Wendy, thank you!! Sorry you were so tired, but I'm glad you took the time to post. Wow, directly to the Kerth file! That's... wow.
(Okay, rushing through this isn't fair to anyone. I'm going to head out now. Be back to edit this post and respond to the ficlist letters later.)
(I'm back. <Begin babble mode.> I just wanted to make it clear that I did not pay any less attention to the replies above or skip saying anything I would otherwise have said. I simply tried to tell myself to read and write faster, which didn't really work very well. Mostly, I sat there replying as usual and feeling guilty for it because Mom was waiting impatiently downstairs. The whole problem started because I hadn't been sleeping well in the past few days, so I woke up even later than usual today. That just threw everything off. Anyway, I'm back, I really appreciate all this wonderful FDK, and I'll be sending this story in to the archive shortly. <End babble.> We now return you to your regularly scheduled FDK response.)
Speaking of babble, glad you enjoyed Lois's, Laurie.
That's another one of those things that wasn't in the original draft. Bethy suggested that I put some babble into the note (though she had a different idea of where to put it), and it seemed like a fun idea, so I put it in (at the same time incorperating her suggestion that I give the readers a bit more information about why Lois happened to have a bottle of pomegranate seeds in the back of her cupboard and why she wasn't afraid that someone would try to eat them or throw them out). So, again, thanks to Bethy for making the story better than it was.
In any case, I'm glad you enjoyed it, Laurie.
Julia, thanks for posting. I'm glad you enjoyed the ending, too.
Tank said:
Very ingenious solution. I'm impressed.
Thank you! That's very gratifying to hear, especially considering that you've come up with some pretty impressive stuff, yourself.
lol on your comments about the writers.
As for the revelation, I've always preferred that type. I've written a couple like that before. I didn't realize there was a trend. Hey, maybe I managed to start it!
I just don't like things to be too drawn out. Sure, there's a lot of confusion and some hurt from the lies (which were hurting Clark, too, btw), but the bottom line is that they love each other and now there's no one in the way of that. As an added bonus, Lois gets Superman along with Clark. I don't think Lois should be extatic (though I did write one like that once, just to be silly), but I never thought it was cause for days of anger and rejection, either. Something in the middle is good, like we saw in TF. She was angry, but she got over it (in a few hours or slightly over a century, depending on how you look at it...).
Anyway, I'll just step off my little soapbox and take a look at what Julie had to say...

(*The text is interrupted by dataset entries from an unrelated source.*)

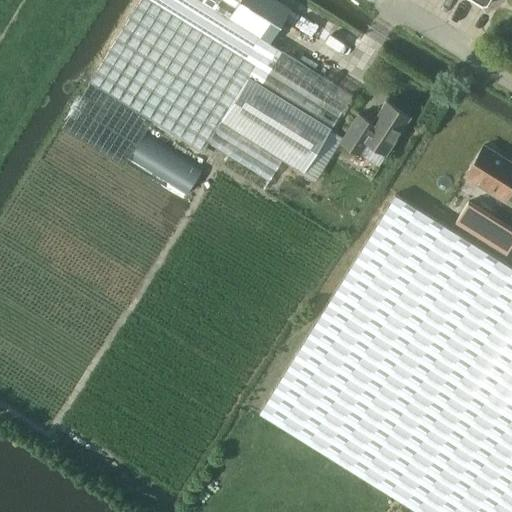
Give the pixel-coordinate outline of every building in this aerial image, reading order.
[(140,0),(90,81),(202,151),(264,189),(283,159),(304,172),(352,93),(270,42),(292,7),(279,0),(140,0)] [(358,113),(340,141),(360,153),(361,152),(379,164),(410,116),(386,100),(372,122),(358,113)] [(186,193),(203,166),(146,130),(129,158),(186,193)] [(505,199),(511,187),(511,161),(484,144),(465,174),(505,199)] [(511,511),(511,265),(396,193),(260,411),(420,511),(511,511)]
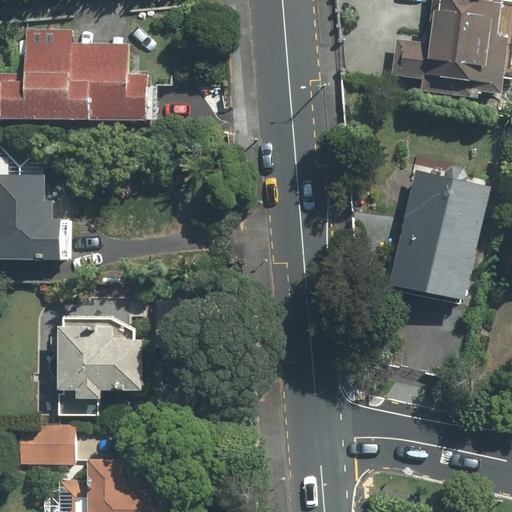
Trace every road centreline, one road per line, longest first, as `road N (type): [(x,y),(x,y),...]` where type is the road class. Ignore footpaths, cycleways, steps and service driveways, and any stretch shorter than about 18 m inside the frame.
road 1 (secondary): [(284,0),(320,438)]
road 2 (residential): [(320,438),(405,438),(511,463)]
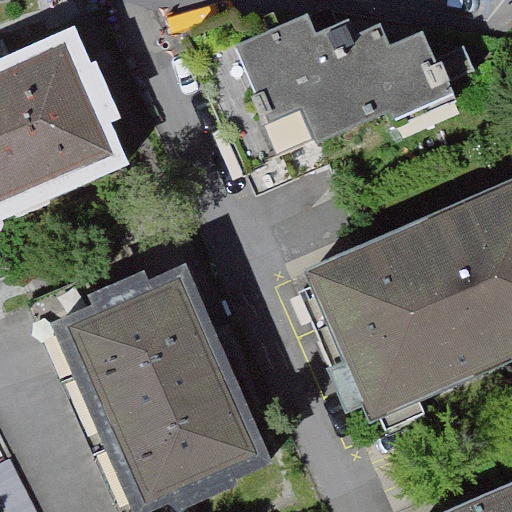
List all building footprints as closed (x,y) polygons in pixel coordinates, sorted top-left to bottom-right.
[(338,168),(327,145),(402,112),(406,121),(469,94),(464,82),(485,73),(474,48),(450,58),(438,29),(405,43),(396,22),(370,34),(363,18),(330,33),(321,12),(259,39),(247,13),(193,37),(263,200),(338,168)] [(76,42),(0,74),(0,207),(124,155),(76,42)] [(511,195),(329,276),(390,416),(511,362),(511,195)] [(270,459),(191,281),(80,330),(159,508),(270,459)] [(511,511),(511,499),(482,511),(511,511)]
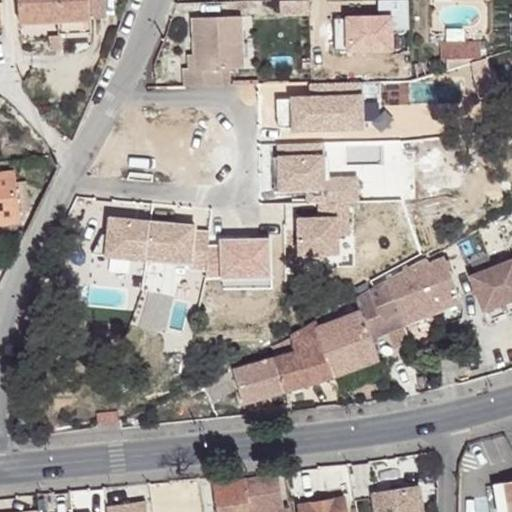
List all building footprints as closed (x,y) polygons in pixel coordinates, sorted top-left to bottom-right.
[(89,0),(18,0),(20,24),(58,22),(90,21),(90,20),(89,0)] [(105,19),(104,0),(89,0),(90,20),(105,19)] [(280,1),(280,15),(309,14),(309,0),(280,1)] [(184,69),(185,87),(222,86),(222,70),(244,69),(241,16),(193,18),(195,69),(190,69),(184,69)] [(91,33),(90,21),(58,22),(59,35),(91,33)] [(61,36),(49,37),(50,50),(61,49),(61,36)] [(481,58),(481,41),(441,41),(441,58),(481,58)] [(360,65),(360,81),(411,80),(411,65),(360,65)] [(118,160),(121,199),(165,196),(166,212),(176,211),(176,215),(208,212),(208,215),(217,215),(217,220),(227,219),(227,214),(251,211),(251,214),(265,212),(261,183),(262,183),(258,148),(245,150),(243,139),(194,148),(195,154),(181,155),(180,145),(168,146),(169,156),(118,160)] [(14,172),(0,173),(0,223),(20,222),(18,201),(29,200),(27,181),(16,183),(14,172)] [(392,198),(344,223),(372,276),(420,251),(392,198)] [(57,236),(65,239),(73,223),(63,223),(57,236)] [(387,281),(404,324),(461,301),(445,258),(427,265),(425,260),(387,281)] [(511,259),(471,277),(488,322),(511,312),(511,259)] [(360,311),(376,353),(410,339),(404,324),(387,281),(355,298),(360,311)] [(318,327),(336,377),(379,361),(376,353),(360,311),(319,326),(318,327)] [(292,341),(306,386),(336,377),(318,327),(319,326),(317,321),(290,336),(292,341)] [(233,370),(243,404),(306,386),(292,341),(271,346),(275,358),(269,359),(267,351),(259,354),(261,362),(233,370)] [(205,382),(214,401),(235,391),(231,381),(227,372),(205,382)] [(417,378),(419,389),(425,388),(424,384),(426,384),(425,376),(417,378)] [(96,413),(97,422),(118,420),(117,411),(96,413)] [(403,489),(400,469),(370,473),(373,494),(403,489)] [(242,480),(248,511),(289,511),(289,509),(281,510),(275,474),(242,480)] [(212,485),(217,511),(248,511),(242,480),(212,485)] [(511,511),(511,482),(503,484),(504,485),(493,486),(497,511),(511,511)] [(422,511),(419,487),(403,489),(373,494),(376,511),(422,511)] [(329,498),(327,491),(315,493),(316,500),(329,498)] [(348,511),(346,495),(329,498),(316,500),(300,503),(301,511),(348,511)] [(147,511),(146,503),(106,509),(106,511),(147,511)]
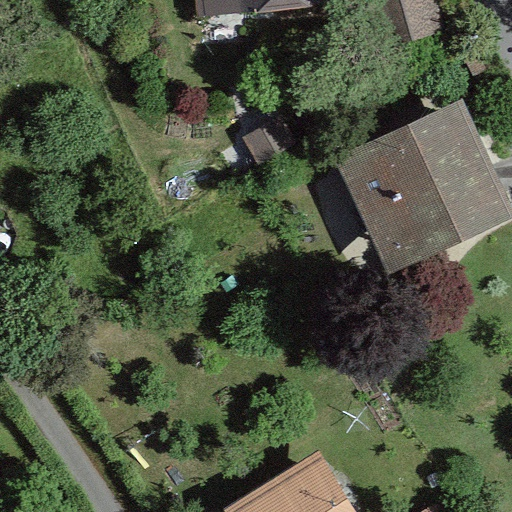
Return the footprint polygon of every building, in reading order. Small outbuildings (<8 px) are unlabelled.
[(196,0),(199,23),(333,8),(332,0),(196,0)] [(437,0),(384,0),(395,38),(444,25),(437,0)] [(511,226),(511,207),(462,104),(333,165),(390,285),(511,226)] [(363,511),(319,441),(226,499),(234,511),(363,511)] [(466,511),(452,490),(418,511),(466,511)]
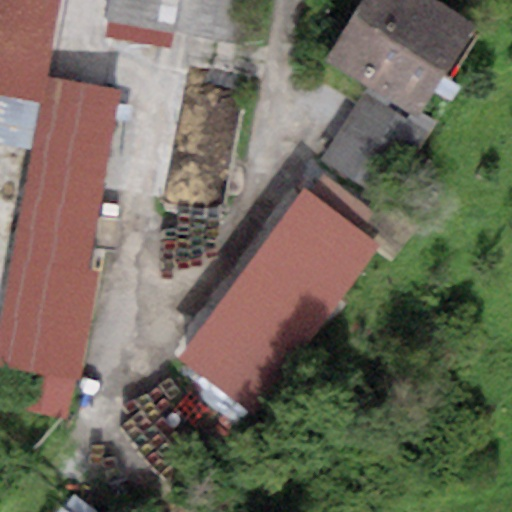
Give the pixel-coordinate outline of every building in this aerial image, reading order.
[(54,0),(0,0),(0,100),(32,107),(54,0)] [(110,0),(102,41),(244,68),(256,0),(110,0)] [(426,0),(377,0),(339,61),(415,108),(467,25),(426,0)] [(118,103),(45,90),(0,336),(0,383),(64,395),(118,103)] [(293,210),(160,380),(221,428),(355,259),(293,210)]
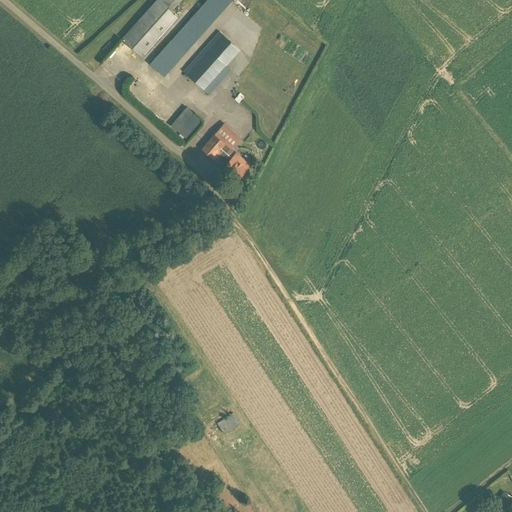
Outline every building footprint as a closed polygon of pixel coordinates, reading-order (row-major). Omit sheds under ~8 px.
[(180,0),(157,0),(121,40),(140,57),(177,15),(172,10),(180,0)] [(233,0),(207,0),(150,65),(164,77),(167,73),(168,74),(233,0)] [(183,72),(208,94),(213,89),(230,69),(225,65),(233,56),(213,38),(183,72)] [(170,125),(186,139),(203,120),(187,106),(170,125)] [(224,124),(214,134),(201,149),(237,180),(247,169),(240,162),(242,159),(231,149),(240,138),(224,124)] [(233,414),(218,424),(224,435),(240,424),(233,414)] [(212,442),(224,435),(218,424),(216,422),(204,429),(212,442)] [(507,511),(511,505),(511,499),(504,495),(496,507),(503,511),(507,511)]
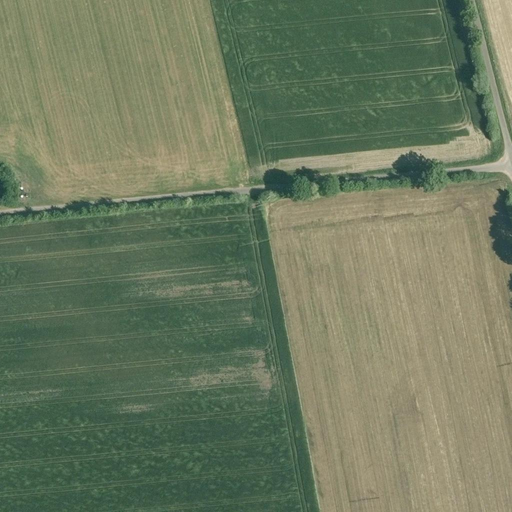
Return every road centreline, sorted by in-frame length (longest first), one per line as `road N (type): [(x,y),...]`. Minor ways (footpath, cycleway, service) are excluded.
road 1 (unclassified): [(0,216),(511,165)]
road 2 (unclassified): [(471,0),(511,160)]
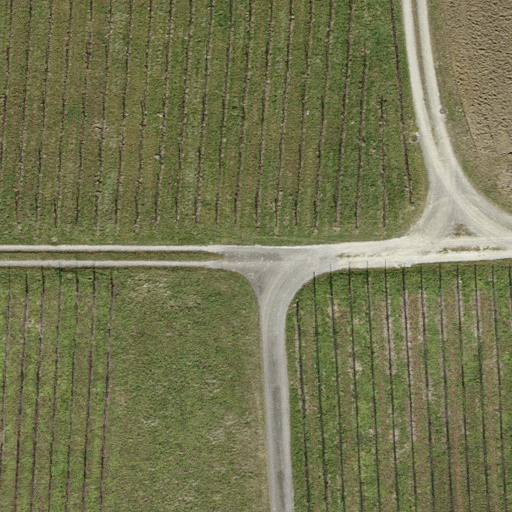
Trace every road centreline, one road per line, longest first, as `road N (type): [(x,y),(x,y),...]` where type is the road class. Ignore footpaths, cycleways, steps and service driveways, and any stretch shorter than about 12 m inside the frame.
road 1 (track): [(511,244),(400,257),(0,254)]
road 2 (track): [(502,245),(441,159),(413,0)]
road 3 (track): [(284,511),(276,258)]
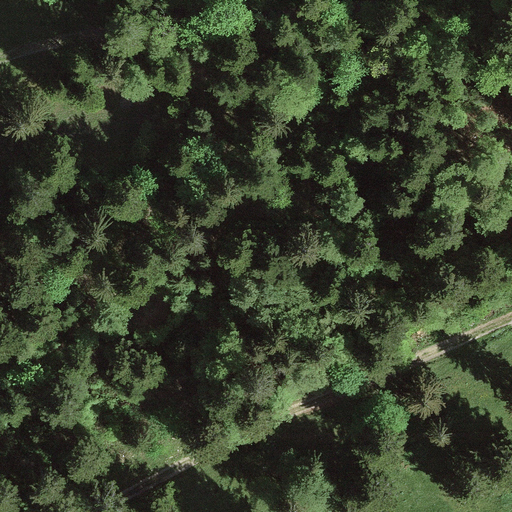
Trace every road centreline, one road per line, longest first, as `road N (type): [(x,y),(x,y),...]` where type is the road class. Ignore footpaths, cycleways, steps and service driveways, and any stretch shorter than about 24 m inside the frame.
road 1 (track): [(92,511),(511,319)]
road 2 (track): [(373,0),(45,39),(0,60)]
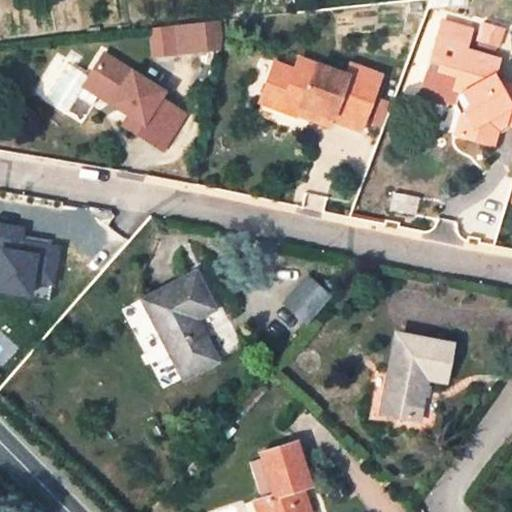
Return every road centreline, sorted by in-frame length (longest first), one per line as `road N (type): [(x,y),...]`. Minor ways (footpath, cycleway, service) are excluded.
road 1 (residential): [(0,173),(511,273)]
road 2 (residential): [(447,511),(443,507),(511,407)]
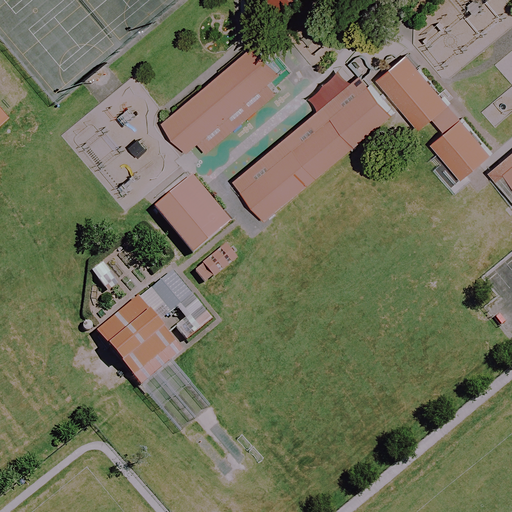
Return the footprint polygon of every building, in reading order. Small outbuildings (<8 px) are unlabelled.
[(285,73),(258,40),(164,117),(191,150),(285,73)] [(438,94),(396,44),(366,69),(407,119),(438,94)] [(393,107),(368,77),(330,108),(355,138),(393,107)] [(355,138),(330,108),(242,180),(267,210),(355,138)] [(479,149),(446,109),(419,131),(452,171),(479,149)] [(511,137),(488,157),(511,186),(511,137)] [(219,216),(177,165),(141,195),(183,246),(219,216)] [(237,260),(225,246),(194,273),(206,287),(237,260)] [(183,286),(161,259),(134,281),(156,308),(183,286)] [(114,276),(106,264),(86,276),(94,289),(114,276)]
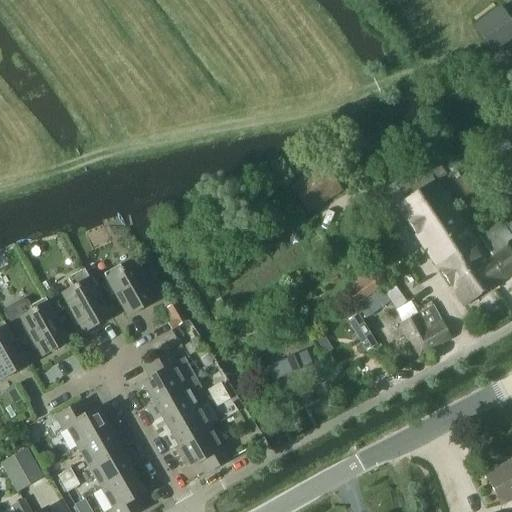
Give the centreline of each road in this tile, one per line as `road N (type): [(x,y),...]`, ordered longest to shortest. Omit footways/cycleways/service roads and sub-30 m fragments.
road 1 (track): [(0,188),(96,157),(366,99)]
road 2 (unclassified): [(186,508),(511,328)]
road 3 (tertiary): [(274,511),(511,386)]
road 4 (residential): [(186,508),(111,371)]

Aww.... Paul, that was so beautiful.
Thanks!
The revelation soliloquy/monologue was really touching...
I'm glad you liked it. There was some worry, especially in the first draft, that it would seem boring. Most of it is information the readers already know, even if Lois doesn't. I'd hoped that breaking it up with some introspection would help. I'm glad it worked for you.
Glad you enjoyed the rest, too.
As for the proposal... what else should she have said? It always seemed silly to me that Clark did that in the ep. Actually, I heard that the writers only made him do that because they were having trouble getting the higher-ups to let them move things forward. In any case, it was the wrong time for him to propose, and I think this was a much gentler way to let him know that. That's the way I see things, anyway. (Ha ha! I can ramble better than you can. :p )
Jen, thanks. I'm sorry I made you late for class, but I'm glad you thought it was worth it. <g>
Lauren, thank you! I just can't get enough of comments like yours. I'm glad I made up for that evil teaser, too.
Barb, glad you enjoyed. Thanks for posting. Glad, too, that I didn't interfere with your WIP. We all do tend to go in different directions, don't we? Makes for some pretty cool reads. Good luck with your story.
Merry, thanks for posting. Good luck catching up with everything else. Good to see you around again.
Looks like that's it. Thanks again, everyone!